Written task
Print the lines of all the records below verbatim, leaving out the pictures.
** Opening Dataset records block **
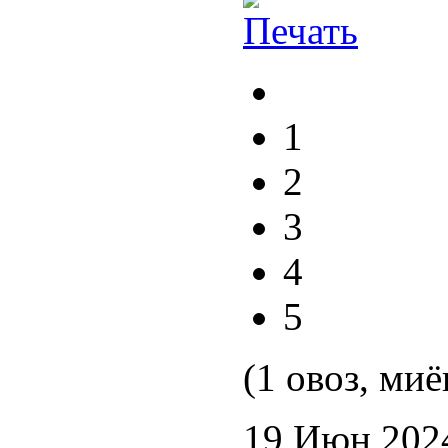
1
2
3
4
5
(1 овоз, миё
19 Июн 202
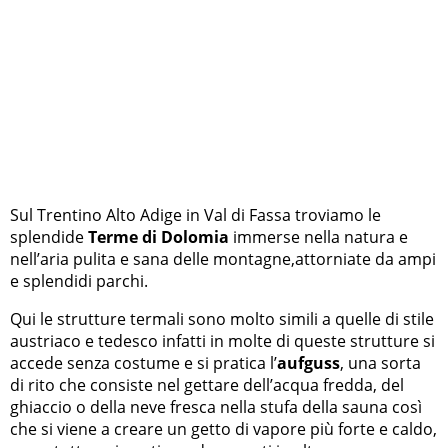
Sul Trentino Alto Adige in Val di Fassa troviamo le
splendide
Terme di Dolomia
immerse nella natura e
nell’aria pulita e sana delle montagne,attorniate da ampi
e splendidi parchi.
Qui le strutture termali sono molto simili a quelle di stile
austriaco e tedesco infatti in molte di queste strutture si
accede senza costume e si pratica l’
aufguss
, una sorta
di rito che consiste nel gettare dell’acqua fredda, del
ghiaccio o della neve fresca nella stufa della sauna così
che si viene a creare un getto di vapore più forte e caldo,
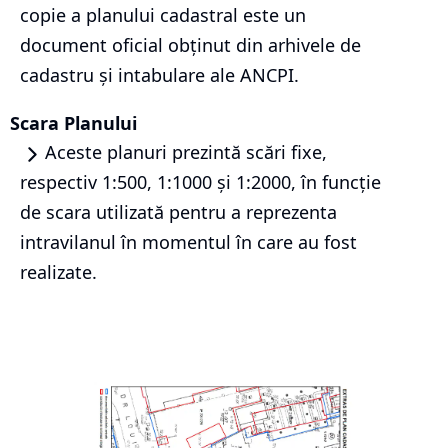
copie a planului cadastral este un
document oficial obținut din arhivele de
cadastru și intabulare ale ANCPI.
Scara Planului
Aceste planuri prezintă scări fixe,
respectiv 1:500, 1:1000 și 1:2000, în funcție
de scara utilizată pentru a reprezenta
intravilanul în momentul în care au fost
realizate.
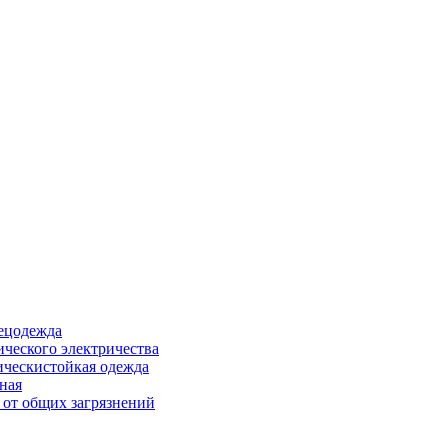
ецодежда
ического электричества
ическистойкая одежда
ная
 от общих загрязнений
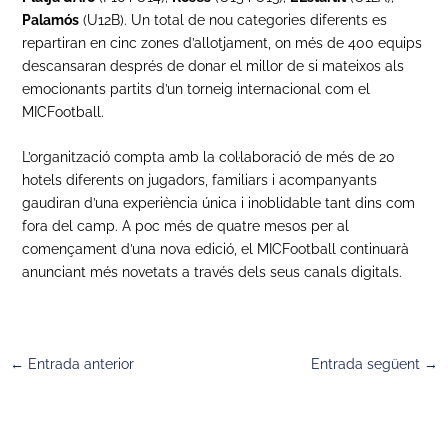
Palamós
(U12B). Un total de nou categories diferents es
repartiran en cinc zones d’allotjament, on més de 400 equips
descansaran després de donar el millor de si mateixos als
emocionants partits d’un torneig internacional com el
MICFootball.
L’organització compta amb la col·laboració de més de 20
hotels diferents on jugadors, familiars i acompanyants
gaudiran d’una experiència única i inoblidable tant dins com
fora del camp. A poc més de quatre mesos per al
començament d’una nova edició, el MICFootball continuarà
anunciant més novetats a través dels seus canals digitals.
←
Entrada anterior
Entrada següent
→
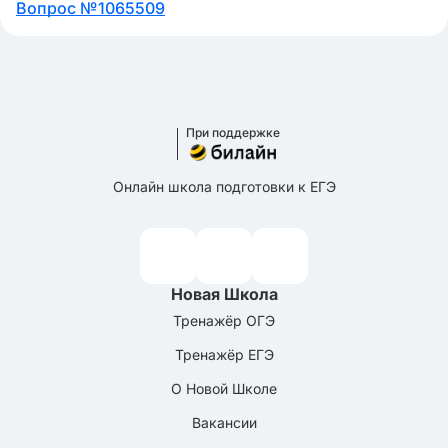
Вопрос №1065509
При поддержке
Онлайн школа подготовки к ЕГЭ
Новая Школа
Тренажёр ОГЭ
Тренажёр ЕГЭ
О Новой Школе
Вакансии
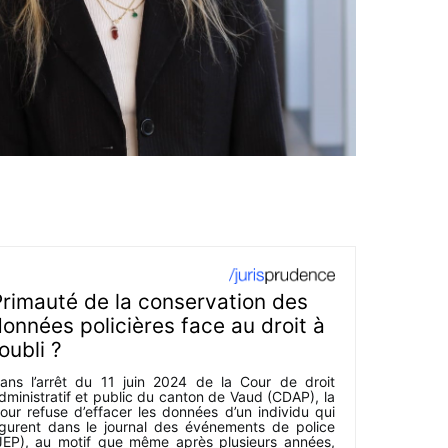
rimauté de la conservation des
onnées policières face au droit à
’oubli ?
ans l’arrêt du 11 juin 2024 de la Cour de droit
dministratif et public du canton de Vaud (CDAP), la
our refuse d’effacer les données d’un individu qui
igurent dans le journal des événements de police
JEP), au motif que même après plusieurs années,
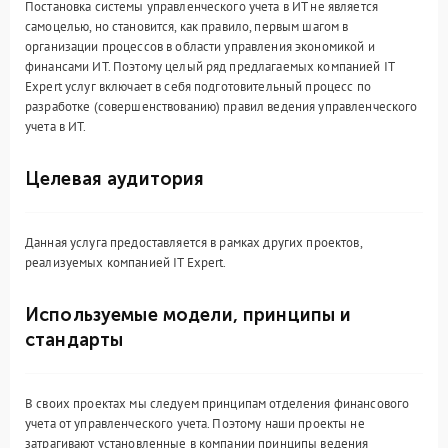
Постановка системы управленческого учета в ИТ не является
самоцелью, но становится, как правило, первым шагом в
организации процессов в области управления экономикой и
финансами ИТ. Поэтому целый ряд предлагаемых компанией IT
Expert услуг включает в себя подготовительный процесс по
разработке (совершенствованию) правил ведения управленческого
учета в ИТ.
Целевая аудитория
Данная услуга предоставляется в рамках других проектов,
реализуемых компанией IT Expert.
Используемые модели, принципы и
стандарты
В своих проектах мы следуем принципам отделения финансового
учета от управленческого учета. Поэтому наши проекты не
затрагивают установленные в компании принципы ведения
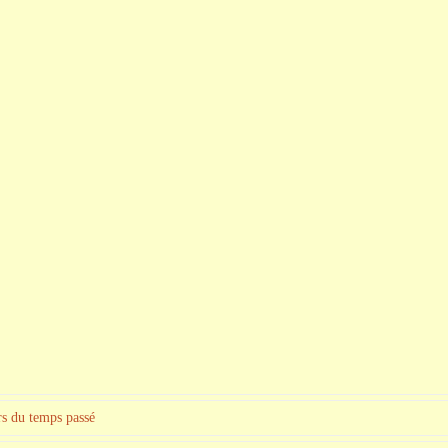
urs du temps passé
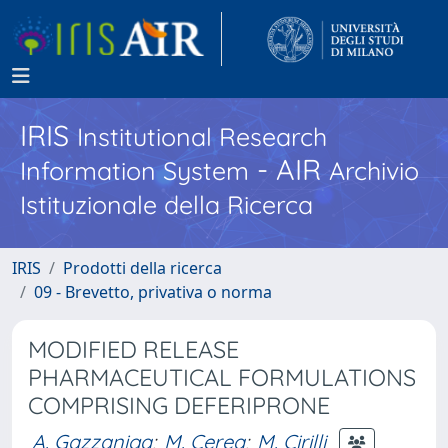
IRIS
Institutional Research
- AIR
Information System
Archivio
Istituzionale della Ricerca
IRIS
Prodotti della ricerca
09 - Brevetto, privativa o norma
MODIFIED RELEASE
PHARMACEUTICAL FORMULATIONS
COMPRISING DEFERIPRONE
A. Gazzaniga
;
M. Cerea
;
M. Cirilli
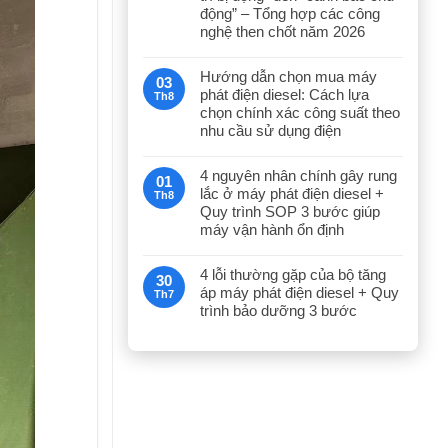
động” – Tổng hợp các công
nghệ then chốt năm 2026
Hướng dẫn chọn mua máy
03
phát điện diesel: Cách lựa
Th8
chọn chính xác công suất theo
nhu cầu sử dụng điện
4 nguyên nhân chính gây rung
01
lắc ở máy phát điện diesel +
Th8
Quy trình SOP 3 bước giúp
máy vận hành ổn định
4 lỗi thường gặp của bộ tăng
30
áp máy phát điện diesel + Quy
Th7
trình bảo dưỡng 3 bước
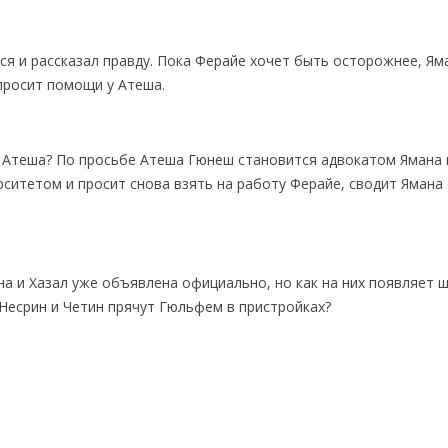
ся и рассказал правду. Пока Ферайе хочет быть осторожнее, Ям
просит помощи у Атеша.
 Атеша? По просьбе Атеша Гюнеш становится адвокатом Ямана 
рситетом и просит снова взять на работу Ферайе, сводит Ямана 
а и Хазал уже объявлена официально, но как на них появляет 
Несрин и Четин прячут Гюльфем в пристройках?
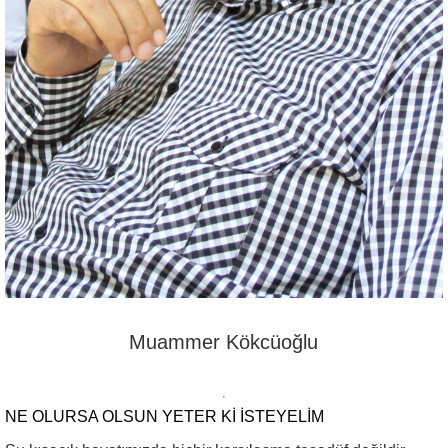
Muammer Kökcüoğlu
NE OLURSA OLSUN YETER KI ISTEYELIM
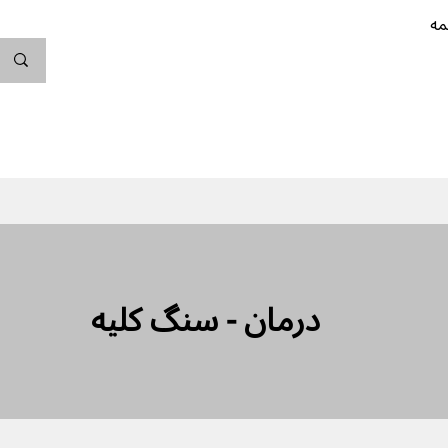
مه
ندگی کن
بارداری
نوزاد
پیشگیری از بارداری
درمان - سنگ کلیه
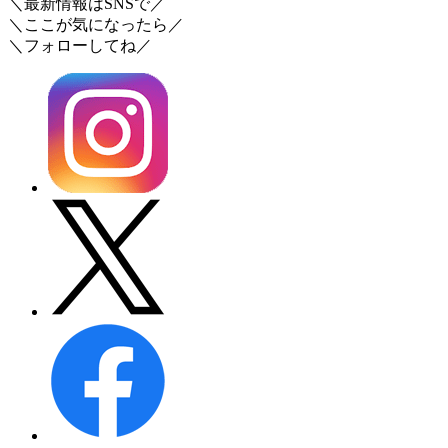
＼最新情報はSNSで／
＼ここが気になったら／
＼フォローしてね／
** Closing Dataset records block **
Problem solution
1
2
3
4
5
(1 овоз, миё
19 Июн 202
Sul Trentino Alto Adige in Val di Fassa troviamo le
splendide
Terme di Dolomia
immerse nella natura e
nell’aria pulita e sana delle montagne,attorniate da ampi
e splendidi parchi.
Qui le strutture termali sono molto simili a quelle di stile
austriaco e tedesco infatti in molte di queste strutture si
accede senza costume e si pratica l’
aufguss
, una sorta
di rito che consiste nel gettare dell’acqua fredda, del
ghiaccio o della neve fresca nella stufa della sauna così
che si viene a creare un getto di vapore più forte e caldo,
copie a planului cadastral este un
document oficial obținut din arhivele de
cadastru și intabulare ale ANCPI.
Scara Planului
Aceste planuri prezintă scări fixe,
respectiv 1:500, 1:1000 și 1:2000, în funcție
de scara utilizată pentru a reprezenta
intravilanul în momentul în care au fost
realizate.
ецодежда
ического электричества
ическистойкая одежда
ная
 от общих загрязнений
Palamós
(U12B). Un total de nou categories diferents es
repartiran en cinc zones d’allotjament, on més de 400 equips
descansaran després de donar el millor de si mateixos als
emocionants partits d’un torneig internacional com el
MICFootball.
L’organització compta amb la col·laboració de més de 20
hotels diferents on jugadors, familiars i acompanyants
gaudiran d’una experiència única i inoblidable tant dins com
fora del camp. A poc més de quatre mesos per al
començament d’una nova edició, el MICFootball continuarà
anunciant més novetats a través dels seus canals digitals.
←
Entrada anterior
Entrada següent
→
Вопрос №1065509
При поддержке
Онлайн школа подготовки к ЕГЭ
Новая Школа
Тренажёр ОГЭ
Тренажёр ЕГЭ
О Новой Школе
Вакансии
rimauté de la conservation des
onnées policières face au droit à
’oubli ?
ans l’arrêt du 11 juin 2024 de la Cour de droit
dministratif et public du canton de Vaud (CDAP), la
our refuse d’effacer les données d’un individu qui
igurent dans le journal des événements de police
JEP), au motif que même après plusieurs années,
Постановка системы управленческого учета в ИТ не является
самоцелью, но становится, как правило, первым шагом в
организации процессов в области управления экономикой и
финансами ИТ. Поэтому целый ряд предлагаемых компанией IT
Expert услуг включает в себя подготовительный процесс по
разработке (совершенствованию) правил ведения управленческого
учета в ИТ.
Целевая аудитория
Данная услуга предоставляется в рамках других проектов,
реализуемых компанией IT Expert.
Используемые модели, принципы и
стандарты
В своих проектах мы следуем принципам отделения финансового
учета от управленческого учета. Поэтому наши проекты не
затрагивают установленные в компании принципы ведения
urs du temps passé
IRIS
Institutional Research
- AIR
Information System
Archivio
Istituzionale della Ricerca
IRIS
Prodotti della ricerca
09 - Brevetto, privativa o norma
MODIFIED RELEASE
PHARMACEUTICAL FORMULATIONS
COMPRISING DEFERIPRONE
A. Gazzaniga
;
M. Cerea
;
M. Cirilli
động” – Tổng hợp các công
nghệ then chốt năm 2026
Hướng dẫn chọn mua máy
03
phát điện diesel: Cách lựa
Th8
chọn chính xác công suất theo
nhu cầu sử dụng điện
4 nguyên nhân chính gây rung
01
lắc ở máy phát điện diesel +
Th8
Quy trình SOP 3 bước giúp
máy vận hành ổn định
4 lỗi thường gặp của bộ tăng
30
áp máy phát điện diesel + Quy
Th7
trình bảo dưỡng 3 bước
ся и рассказал правду. Пока Ферайе хочет быть осторожнее, Ям
просит помощи у Атеша.
 Атеша? По просьбе Атеша Гюнеш становится адвокатом Ямана 
рситетом и просит снова взять на работу Ферайе, сводит Ямана 
а и Хазал уже объявлена официально, но как на них появляет 
Несрин и Четин прячут Гюльфем в пристройках?
Muammer Kökcüoğlu
NE OLURSA OLSUN YETER KI ISTEYELIM
مه
ندگی کن
بارداری
نوزاد
پیشگیری از بارداری
درمان - سنگ کلیه
＼最新情報はSNSで／
＼ここが気になったら／
＼フォローしてね／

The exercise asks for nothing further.